** Begin Source text **

Sets the pool assignment of each CPU in the real-time operating system (RTOS) for automatic load balancing.
Pools to assign for each CPU in the system.
Each element of the array represents a CPU. The array indices 0 - N correspond to the CPU indices 0 - N.
Name | Description |
---|---|
System and Timed Structures | Assigns the CPU to both the System pool and the Timed Structures pool for automatic load balancing of all threads that are not manually assigned to a particular CPU. |
System | Assigns the CPU to the System pool for automatic load balancing of non-Timed-Loop threads. |
Timed Structures | Assigns the CPU to the Timed Structures pool for automatic load balancing of Timed Loop threads. |
Reserved | Assigns the CPU to neither pool. The CPU is reserved for Timed Loops configured for manual processor assignment. |
Error conditions that occur before this node runs.
The node responds to this input according to standard error behavior.
Standard Error Behavior
Many nodes provide an error in input and an error out output so that the node can respond to and communicate errors that occur while code is running. The value of error in specifies whether an error occurred before the node runs. Most nodes respond to values of error in in a standard, predictable way.
Default: No error
Pool assignment of each CPU.
Name | Description |
---|---|
System and Timed Structures | The CPU is assigned to both the System pool and the Timed Structures pool for automatic load balancing of all threads that are not manually assigned to a particular CPU. |
System | The CPU is assigned to the System pool for automatic load balancing of non-Timed-Loop threads. |
Timed Structures | The CPU is assigned to the Timed Structures pool for automatic load balancing of Timed Loop threads. |
Reserved | The CPU is not assigned to a pool. The CPU is reserved for Timed Loops configured for manual processor assignment. |
Bit mask corresponding to the System pool assignments.
Bit mask corresponding to the Timed Structures pool assignments.
Error information.
The node produces this output according to standard error behavior.
Standard Error Behavior
Many nodes provide an error in input and an error out output so that the node can respond to and communicate errors that occur while code is running. The value of error in specifies whether an error occurred before the node runs. Most nodes respond to values of error in in a standard, predictable way.
You can maximize performance in a deterministic Timed Loop by assigning the Timed Loop to a high-index CPU that is Reserved. For example, if the real-time operating system (RTOS) contains four CPU cores indexed 0-3, consider setting the state of CPU 3 as Reserved and assigning the deterministic Timed Loop to CPU 3.

** End Source text **

-- Stated task A --
Summarize the CPU pool documentation in two sentences.
-- Stated task B --
Answer these questions from the CPU pool documentation:
(i) What do the array indices 0 - N correspond to?
(ii) What is the default value of the error input?
(iii) In the four-core example, which CPU is suggested for the Reserved state?

** Begin Source material **

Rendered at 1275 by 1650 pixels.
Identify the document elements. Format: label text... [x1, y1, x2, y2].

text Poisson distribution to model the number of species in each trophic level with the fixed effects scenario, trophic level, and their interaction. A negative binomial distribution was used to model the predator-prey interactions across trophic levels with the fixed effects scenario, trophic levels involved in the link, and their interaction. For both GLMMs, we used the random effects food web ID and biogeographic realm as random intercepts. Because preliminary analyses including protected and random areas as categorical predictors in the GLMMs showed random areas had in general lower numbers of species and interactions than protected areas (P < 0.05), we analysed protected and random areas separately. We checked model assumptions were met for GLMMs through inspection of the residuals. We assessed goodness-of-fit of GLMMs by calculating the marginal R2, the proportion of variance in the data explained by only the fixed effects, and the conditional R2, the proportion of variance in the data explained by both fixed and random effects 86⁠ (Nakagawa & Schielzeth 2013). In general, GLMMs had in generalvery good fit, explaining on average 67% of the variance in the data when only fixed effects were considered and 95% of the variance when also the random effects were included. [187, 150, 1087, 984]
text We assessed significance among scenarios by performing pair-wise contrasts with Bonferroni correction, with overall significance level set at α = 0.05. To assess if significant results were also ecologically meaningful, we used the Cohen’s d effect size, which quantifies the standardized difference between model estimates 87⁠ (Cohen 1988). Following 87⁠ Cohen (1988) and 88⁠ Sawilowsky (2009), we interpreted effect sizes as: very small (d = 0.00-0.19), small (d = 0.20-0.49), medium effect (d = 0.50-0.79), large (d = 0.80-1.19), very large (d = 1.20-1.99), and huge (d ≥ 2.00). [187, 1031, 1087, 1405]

** End Source material **

-- Full answer A --
The node sets the pool assignment of each CPU in the real-time operating system for automatic load balancing. A CPU can be assigned to the System pool, the Timed Structures pool, or both, or it can be Reserved for Timed Loops configured for manual processor assignment.

-- Full answer B --
(i) The CPU indices 0 - N.
(ii) No error.
(iii) CPU 3.